### Extract to read
— START —
There is a large range of corporate actions that may affect companies included in the S&P MidCap 400 ® Index. Certain corporate actions require S&P to recalculate the share count or the float adjustment or to make an adjustment to the divisor to prevent the value of the S&P MidCap 400 ® Index from changing as a result of the corporate action. This helps ensure that the movement of the S&P MidCap 400 ® Index does not reflect the corporate actions of individual companies in the S&P MidCap 400 ® Index. Several types of corporate actions, and their related adjustments, are listed in the table below.

 

Corporate Action

 

Share Count Revision Required?

 

Divisor Adjustment Required?

Stock split   Yes – share count is revised to reflect new count   No – share count and price changes are off-setting
Change in shares outstanding (secondary issuance, share repurchase and/or share buy-back)   Yes – share count is revised to reflect new count   Yes – divisor adjustment reflects change in market capitalization
Spin-off if spun-off company is not being added to the S&P MidCap 400 ® Index   No   Yes – divisor adjustment reflects decline in underlier market value (i.e. value of the spun-off unit)
Spin-off if spun-off company is being added to the S&P MidCap 400 ® Index and no company is being removed   No   No
Spin-off if spun-off company is being added to the S&P MidCap 400 ® Index and another company is being removed   No   Yes – divisor adjustment reflects deletion
Special dividends   No   Yes – calculation assumes that share price drops by the amount of the dividend; divisor adjustment reflects this change in underlier market value
Change in IWF   No   Yes – divisor change reflects the change in market value caused by the change to an IWF
Company added to or deleted from the S&P MidCap 400 ® Index   No   Yes – divisor is adjusted by the net change in market value, calculated as the shares issued multiplied by the price paid.
Rights Offering   No   Yes – divisor adjustment reflects increase in market capitalization (calculation assumes that offering is fully subscribed)

 

PS-19


Table of Contents

Recalculation Policy

S&P reserves the right to recalculate and republish the S&P MidCap 400 ® Index under certain limited circumstances. S&P may recalculate and republish the S&P MidCap 400 ® Index if it determines that the S&P MidCap 400 ® Index is incorrect or inconsistent within two trading days of the publication of the underlier level because of an incorrect or revised closing price, missed corporate event, late announcement of a corporate event, incorrect application of corporate action or underlier methodology or for such other extraordinary circumstances that the S&P Index Committee determines is necessary to reduce or avoid a possible market impact or disruption.

Calculations and Pricing Disruptions

Closing levels for the S&P MidCap 400 ® Index are calculated by S&P based on the closing price of the individual constituents of the underlier as set by their primary exchange. Closing prices are received by S&P from one of its third party vendors and verified by comparing them with prices from an alternative vendor. The vendors receive the closing price from the primary exchanges. Real-time intraday prices are calculated similarly without a second verification. If there is a failure or interruption on one or more exchanges, real time calculations switch to the “Composite Tape” for all securities listed on the affected exchange and an announcement is published on the S&P Dow Jones Indices website at spdji.com. If the interruption is not resolved before the market close and the exchange(s) in question publishes a list of closing prices, those prices are used. If no list is published, the last trade as of 4 p.m. Eastern Time on the “Composite Tape” is used (or the previous close adjusted for corporate actions if no intraday trades were reported). A notice is published on the S&P website at spdji.com indicating any changes to the prices used in S&P MidCap 400 ® Index calculations. In extreme circumstances, S&P may decide to delay underlier adjustments or not publish the S&P MidCap 400 ® Index. Real-time indices are not restated.
— END —
### Data entries
— START —
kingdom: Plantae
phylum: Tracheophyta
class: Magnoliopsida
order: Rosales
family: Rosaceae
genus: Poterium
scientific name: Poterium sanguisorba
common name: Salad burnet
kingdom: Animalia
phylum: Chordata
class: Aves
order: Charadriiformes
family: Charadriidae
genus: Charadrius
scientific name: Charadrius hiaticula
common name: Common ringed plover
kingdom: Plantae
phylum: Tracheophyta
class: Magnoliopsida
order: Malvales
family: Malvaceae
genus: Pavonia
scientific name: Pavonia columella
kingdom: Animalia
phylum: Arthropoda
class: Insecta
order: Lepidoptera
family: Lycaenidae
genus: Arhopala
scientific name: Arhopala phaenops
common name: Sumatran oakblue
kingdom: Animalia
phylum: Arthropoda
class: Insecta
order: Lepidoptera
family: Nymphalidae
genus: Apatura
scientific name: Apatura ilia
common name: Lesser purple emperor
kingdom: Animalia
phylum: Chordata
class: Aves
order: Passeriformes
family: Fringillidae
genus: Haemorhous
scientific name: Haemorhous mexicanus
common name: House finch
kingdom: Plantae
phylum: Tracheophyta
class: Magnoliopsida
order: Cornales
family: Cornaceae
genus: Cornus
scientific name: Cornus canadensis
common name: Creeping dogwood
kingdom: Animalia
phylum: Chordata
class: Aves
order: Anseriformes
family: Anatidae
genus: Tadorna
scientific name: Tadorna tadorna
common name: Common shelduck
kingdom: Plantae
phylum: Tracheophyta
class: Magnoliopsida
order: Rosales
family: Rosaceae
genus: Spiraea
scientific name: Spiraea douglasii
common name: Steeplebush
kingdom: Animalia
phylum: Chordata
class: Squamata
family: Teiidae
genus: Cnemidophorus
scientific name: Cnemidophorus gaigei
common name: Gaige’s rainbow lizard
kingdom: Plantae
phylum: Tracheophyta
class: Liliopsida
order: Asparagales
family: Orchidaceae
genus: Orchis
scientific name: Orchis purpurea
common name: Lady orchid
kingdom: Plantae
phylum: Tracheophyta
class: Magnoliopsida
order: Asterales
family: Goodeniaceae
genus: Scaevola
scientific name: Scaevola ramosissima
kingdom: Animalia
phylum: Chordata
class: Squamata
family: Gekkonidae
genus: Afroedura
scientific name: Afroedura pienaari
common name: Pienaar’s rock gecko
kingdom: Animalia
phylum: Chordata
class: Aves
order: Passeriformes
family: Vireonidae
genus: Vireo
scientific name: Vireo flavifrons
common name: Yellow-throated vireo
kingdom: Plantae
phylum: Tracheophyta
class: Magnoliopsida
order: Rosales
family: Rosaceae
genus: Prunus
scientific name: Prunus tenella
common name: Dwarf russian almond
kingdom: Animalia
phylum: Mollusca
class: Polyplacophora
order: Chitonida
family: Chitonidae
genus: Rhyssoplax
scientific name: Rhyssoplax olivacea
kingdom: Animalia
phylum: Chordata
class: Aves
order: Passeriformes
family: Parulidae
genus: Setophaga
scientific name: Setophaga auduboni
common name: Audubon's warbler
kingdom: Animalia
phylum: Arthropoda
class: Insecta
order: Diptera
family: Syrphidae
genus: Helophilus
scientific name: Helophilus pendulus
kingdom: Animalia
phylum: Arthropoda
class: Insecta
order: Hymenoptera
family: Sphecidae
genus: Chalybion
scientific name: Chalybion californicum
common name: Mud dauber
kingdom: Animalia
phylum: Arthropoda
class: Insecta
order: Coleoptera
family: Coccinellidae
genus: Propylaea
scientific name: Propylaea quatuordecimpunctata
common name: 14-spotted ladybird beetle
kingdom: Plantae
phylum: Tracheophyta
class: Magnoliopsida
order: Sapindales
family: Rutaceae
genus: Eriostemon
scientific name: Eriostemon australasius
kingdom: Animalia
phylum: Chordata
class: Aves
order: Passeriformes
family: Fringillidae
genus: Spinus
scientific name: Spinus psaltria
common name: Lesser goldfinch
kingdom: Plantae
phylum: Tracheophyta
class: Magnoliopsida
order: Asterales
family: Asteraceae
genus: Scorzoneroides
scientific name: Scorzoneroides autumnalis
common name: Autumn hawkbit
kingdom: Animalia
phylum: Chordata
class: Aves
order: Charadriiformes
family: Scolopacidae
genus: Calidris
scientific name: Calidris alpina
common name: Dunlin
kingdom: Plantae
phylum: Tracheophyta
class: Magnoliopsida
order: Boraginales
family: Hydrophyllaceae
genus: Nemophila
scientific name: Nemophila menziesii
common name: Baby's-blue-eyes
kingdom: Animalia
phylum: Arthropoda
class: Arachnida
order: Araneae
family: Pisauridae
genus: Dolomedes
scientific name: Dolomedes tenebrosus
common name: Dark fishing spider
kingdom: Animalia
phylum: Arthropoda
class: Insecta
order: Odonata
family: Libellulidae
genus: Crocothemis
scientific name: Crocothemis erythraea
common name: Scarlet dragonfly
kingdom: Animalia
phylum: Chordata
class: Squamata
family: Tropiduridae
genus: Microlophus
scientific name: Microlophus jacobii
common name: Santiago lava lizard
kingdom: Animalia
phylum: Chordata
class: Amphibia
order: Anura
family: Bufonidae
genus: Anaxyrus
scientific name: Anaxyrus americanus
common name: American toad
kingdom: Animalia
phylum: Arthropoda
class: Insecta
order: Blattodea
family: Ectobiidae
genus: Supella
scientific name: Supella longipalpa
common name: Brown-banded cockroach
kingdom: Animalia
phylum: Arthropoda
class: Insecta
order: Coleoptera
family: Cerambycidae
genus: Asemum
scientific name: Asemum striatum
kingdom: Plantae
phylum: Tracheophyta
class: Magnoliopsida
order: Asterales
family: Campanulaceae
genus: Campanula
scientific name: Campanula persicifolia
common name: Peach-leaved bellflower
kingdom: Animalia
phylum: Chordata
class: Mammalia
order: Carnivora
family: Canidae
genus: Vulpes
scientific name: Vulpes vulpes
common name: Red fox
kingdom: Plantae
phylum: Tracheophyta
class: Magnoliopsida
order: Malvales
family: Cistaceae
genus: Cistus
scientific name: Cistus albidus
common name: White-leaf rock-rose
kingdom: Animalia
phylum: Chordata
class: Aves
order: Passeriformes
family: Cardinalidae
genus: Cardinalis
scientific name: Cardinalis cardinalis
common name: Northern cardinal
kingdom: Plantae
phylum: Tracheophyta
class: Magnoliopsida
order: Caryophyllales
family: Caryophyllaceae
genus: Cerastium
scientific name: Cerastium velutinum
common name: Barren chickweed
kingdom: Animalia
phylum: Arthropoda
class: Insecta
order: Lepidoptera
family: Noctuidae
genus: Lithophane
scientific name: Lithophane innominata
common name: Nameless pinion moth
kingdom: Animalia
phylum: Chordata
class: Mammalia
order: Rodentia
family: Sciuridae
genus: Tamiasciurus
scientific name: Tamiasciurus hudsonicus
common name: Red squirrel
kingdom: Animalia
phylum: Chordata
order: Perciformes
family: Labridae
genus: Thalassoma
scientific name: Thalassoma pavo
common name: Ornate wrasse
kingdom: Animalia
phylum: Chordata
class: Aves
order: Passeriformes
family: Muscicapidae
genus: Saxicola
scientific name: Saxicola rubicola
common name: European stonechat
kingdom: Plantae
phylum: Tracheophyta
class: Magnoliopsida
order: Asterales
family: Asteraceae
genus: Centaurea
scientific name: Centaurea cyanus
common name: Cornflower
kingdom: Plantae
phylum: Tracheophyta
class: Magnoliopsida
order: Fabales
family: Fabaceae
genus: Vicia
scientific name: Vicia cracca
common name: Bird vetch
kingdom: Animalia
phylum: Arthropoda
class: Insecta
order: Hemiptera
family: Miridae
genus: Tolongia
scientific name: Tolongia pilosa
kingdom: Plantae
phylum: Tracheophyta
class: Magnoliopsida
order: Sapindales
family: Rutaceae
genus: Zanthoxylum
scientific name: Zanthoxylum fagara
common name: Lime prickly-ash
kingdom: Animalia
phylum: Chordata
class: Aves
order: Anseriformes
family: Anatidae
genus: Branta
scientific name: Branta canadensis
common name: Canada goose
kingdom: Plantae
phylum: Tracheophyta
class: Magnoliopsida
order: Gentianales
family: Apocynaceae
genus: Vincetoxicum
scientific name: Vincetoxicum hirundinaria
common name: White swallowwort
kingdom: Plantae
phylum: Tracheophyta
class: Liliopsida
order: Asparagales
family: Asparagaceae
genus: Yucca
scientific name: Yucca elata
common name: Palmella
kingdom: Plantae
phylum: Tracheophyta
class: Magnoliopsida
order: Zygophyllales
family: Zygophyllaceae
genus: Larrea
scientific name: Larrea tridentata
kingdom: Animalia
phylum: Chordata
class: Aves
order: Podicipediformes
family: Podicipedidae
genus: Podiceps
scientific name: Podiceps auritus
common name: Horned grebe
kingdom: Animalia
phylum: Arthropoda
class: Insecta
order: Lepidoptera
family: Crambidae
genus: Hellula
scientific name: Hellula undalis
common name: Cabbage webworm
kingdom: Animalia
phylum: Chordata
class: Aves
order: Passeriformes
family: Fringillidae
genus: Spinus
— END —
### Direction A
According to the S&P MidCap 400 text, if an exchange interruption lasts past the market close and no list of closing prices is published, which price is used?
### Direction B
Carry on the S&P MidCap 400 text from where it stops.
The entries are separate material and are not connected to the S&P MidCap 400 text.

### Answer A
The last trade as of 4 p.m. Eastern Time on the "Composite Tape" is used, or the previous close adjusted for corporate actions if no intraday trades were reported.

### Answer B
Unscheduled Market Closures

In situations where an exchange is forced to close early due to unforeseen events, such as computer or electric power failures, weather conditions or other events, S&P will calculate the closing price of the S&P MidCap 400 ® Index based on (1) the closing prices published by the exchange, or (2) if no closing price is available, the last regular trade reported for each stock before the exchange closed. If the exchange fails to open due to unforeseen circumstances, S&P treats this closure as a standard market holiday. The S&P MidCap 400 ® Index will use the prior day’s closing prices and shifts any corporate actions to the following business day. If all exchanges fail to open or in other extreme circumstances, S&P may determine not to publish the S&P MidCap 400 ® Index for that day.

License Agreement between S&P and GS Finance Corp.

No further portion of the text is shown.